JOB ITEM A:
Reproduce the records from their start up to and including the line containing "n from generation to generation. But if a".

-------- PAGE EXTRACT

Photo credit: Jerome Miron/USA TODAY Sports
October 3, 2013.
Once the Flames finally committed to a rebuild, it was clear their on-ice style of play would have to change. Exit Jarome Iginla, off to chase a Stanley Cup with a better roster; enter Sean Monahan, prized sixth overall pick getting the chance to make an early impression.
The new era kicked off on Oct. 3, 2013, when the Flames opened their season in Washington D.C. The Capitals have, for the most part, been one of the NHL’s best teams in recent years, so to start the rebuild off with a slaughter wouldn’t have been unexpected.
That’s not what happened.
Bob Hartley’s first full season as Flames head coach saw his team get off to an impressive start. Sure, they lost 5-4 in a shootout – but it was the way they played that had me floored. After years of watching listless, pathetic, mailed in hockey, suddenly I was watching a non-stop, full throttled attack. The Flames came out of the first period with a 3-0 lead: something that had been unthinkable not too long before.
They relented, of course. With how hard the Flames were pushing, it would have been an impossible feat to see them keep that pace the entire game. But even as the Capitals went on to tie it and take their first victory of the season, the Flames never stopped being entertaining.
It was the first year of the rebuild. Losses were to be expected, but entertainment was not to be taken for granted.
Hartley may have been with the Flames during the lockout season, but things didn’t really get going until his first full season. And with the debut he had then, it was so easy to get behind him. Because the Flames might actually be fun to watch again.

#NeverQuit

Hartley was famed for having really difficult practices. It was a point of pride at times; particularly when Ladislav Smid came to the Flames roughly a month into the season and was subjected to one for the first time. Was Smid highlighting one of the problems in Edmonton, that they simply didn’t work hard enough? Was Hartley instilling an identity in the Flames the Oilers, several years into their perpetual rebuild by that point, had no hope of matching?
If you played for Hartley, you were going to work hard. And after years of watching the Flames appear to do just the opposite, it was a breath of fresh air.
But it didn’t get any fresher than the 2014-15 season, when everything went the Flames’ way. They needed a bounce? They got it. More importantly, they fell behind in the first two periods? They were prepared to come back in the third, and became notorious league-wide for pulling such nonsense.
How did they do it? One of the easiest answers to supply was hard work, and there was likely a fair amount of truth to that. The Flames were able to keep coming back, and even withstand an injury to Mark Giordano, make the playoffs, and win a round, because Hartley had instilled a work ethic into them.

----------------

JOB ITEM B:
List every player mentioned by name in the article on the Flames' rebuild.

-------- RECORDS SHOWN

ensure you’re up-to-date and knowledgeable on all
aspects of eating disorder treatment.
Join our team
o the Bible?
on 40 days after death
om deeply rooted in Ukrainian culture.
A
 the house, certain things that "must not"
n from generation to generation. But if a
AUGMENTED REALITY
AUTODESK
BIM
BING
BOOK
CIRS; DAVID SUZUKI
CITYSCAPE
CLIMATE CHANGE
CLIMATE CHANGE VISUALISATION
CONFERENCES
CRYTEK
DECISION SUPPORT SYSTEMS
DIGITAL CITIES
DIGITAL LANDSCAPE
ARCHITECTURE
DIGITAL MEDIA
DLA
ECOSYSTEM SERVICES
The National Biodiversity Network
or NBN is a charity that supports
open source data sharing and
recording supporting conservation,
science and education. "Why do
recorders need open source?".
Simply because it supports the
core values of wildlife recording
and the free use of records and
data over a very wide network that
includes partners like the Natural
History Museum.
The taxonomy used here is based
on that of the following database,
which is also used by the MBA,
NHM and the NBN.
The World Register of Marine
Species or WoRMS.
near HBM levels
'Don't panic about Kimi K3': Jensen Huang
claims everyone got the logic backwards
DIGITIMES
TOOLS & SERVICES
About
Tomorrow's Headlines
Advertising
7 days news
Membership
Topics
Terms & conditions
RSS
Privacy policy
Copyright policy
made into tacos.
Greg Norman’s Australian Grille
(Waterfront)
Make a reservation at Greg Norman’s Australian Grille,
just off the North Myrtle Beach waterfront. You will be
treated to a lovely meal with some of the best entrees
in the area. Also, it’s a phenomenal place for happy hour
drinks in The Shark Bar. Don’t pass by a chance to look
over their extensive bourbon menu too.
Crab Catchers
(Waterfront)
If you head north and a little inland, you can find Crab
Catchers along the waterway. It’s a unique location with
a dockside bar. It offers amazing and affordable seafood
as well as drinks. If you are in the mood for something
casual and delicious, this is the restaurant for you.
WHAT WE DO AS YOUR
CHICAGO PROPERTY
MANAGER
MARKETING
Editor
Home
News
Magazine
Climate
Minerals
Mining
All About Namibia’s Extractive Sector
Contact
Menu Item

----------------

PROBLEM SOLUTION A:
ensure you’re up-to-date and knowledgeable on all
aspects of eating disorder treatment.
Join our team
o the Bible?
on 40 days after death
om deeply rooted in Ukrainian culture.
A
 the house, certain things that "must not"
n from generation to generation. But if a

PROBLEM SOLUTION B:
Jarome Iginla, Sean Monahan, Ladislav Smid, Mark Giordano